If you’ve visited the internet in the past two weeks, you will have seen a yellow and green translucent advert for the new eponymous album by Warpaint. It’s a dreamy, hazy anthem of statement and sex, that is sure to bring this all-female four piece out of the underground and into the spotlight. But judging by the wall to wall sold-out O2 Academy tonight, it’s clear that a lot of Oxonians already know their name. Everyone here seems to know at least three other people with a ticket, and the anticipation is pretty intense. At 8.30pm, they take up their instruments, and open the hour and a half set with the instrumental ‘Intro’, pushing the venue into an ominous but excited buzz.

And from the moment they do, the haziness and sensuality that the new album promised is delivered by hand. Just as it does on Warpaint, without hesitation, the confident vocals of ‘Keep it Healthy’ break ‘Intro’ to draw the gig into focus. “You were there, you were there when I first believed in,” accuses guitar and vocalist Theresa Wayman, letting the voice slip just the right way to let a believable temper enter in. A few tracks later, ‘Hi’ and ‘Biggy’ play, and on both, sure beats juxtapose with haunting and hazy vocals, intermingling to create a grating dream world where statements are distorted, dissonant, but ordered onto your consciousness. And so within the first few numbers of the set, the identity of this band is laid bare: it’s focussed, tempered, hazy and ordered, not just musically, but with every movement and image of the performance.

The name is Warpaint, and the band’s show is a show of strength, unity and concentration, just as an army’s would be. Eyes bore into instruments or audience, to give the band all the strength of Bodicia, without sacrificing the realness and humanity which makes this four-piece so appealing. There are moments where you think they’ll lose it, like when the sound guy repeatedly messes up the balance, or when Wayman picks up a mug of tea. Somehow not even this anti-rock n’ roll beverage shackles the powerful impression.

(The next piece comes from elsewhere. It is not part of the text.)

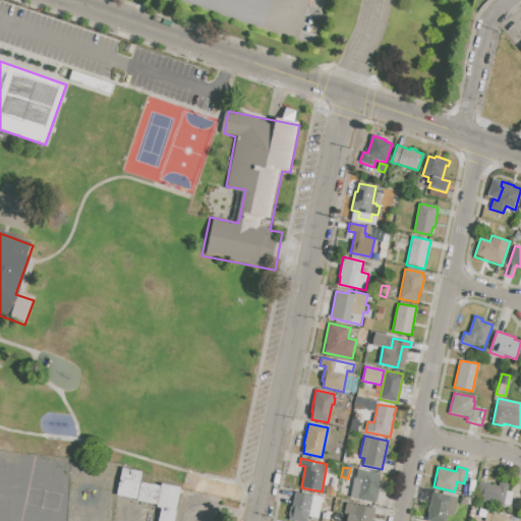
[(122,468),(142,472),(140,482),(161,486),(161,484),(180,487),(173,520),(159,520),(162,509),(157,508),(157,505),(135,501),(136,499),(117,495),(122,468)]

Perhaps it wavers when Wayman awkwardly responds to a call out and starts singing the Zulu bit of ‘The Circle of Life’ from The Lion King, but the reason it’s awkward is because it’s a deviation from the focus that was on show before. Their attention and power is enough to engage the onlookers who have not yet listened to the new tracks and are swimming in noise where vintage Warpaint is scarce.

And there’s another thing. In the lead up to the release of the new album, they told The Guardian that they wanted this record to be sexy. And, well, despite fearing I’m objectifying them, not just the music but Warpaint themselves, really are. It’s not whipped cream firing out of bras, or wind rush hair flips. It is not coming from the musicians outer selves, but what they do with the sensual and dreamy quality of their music, mesmerising vocals that hook you onto the statement they’re making. It’s a confidence that emanates, without actively seeking your attention. An invitation of their hazy, lazy world that simply cannot be resisted.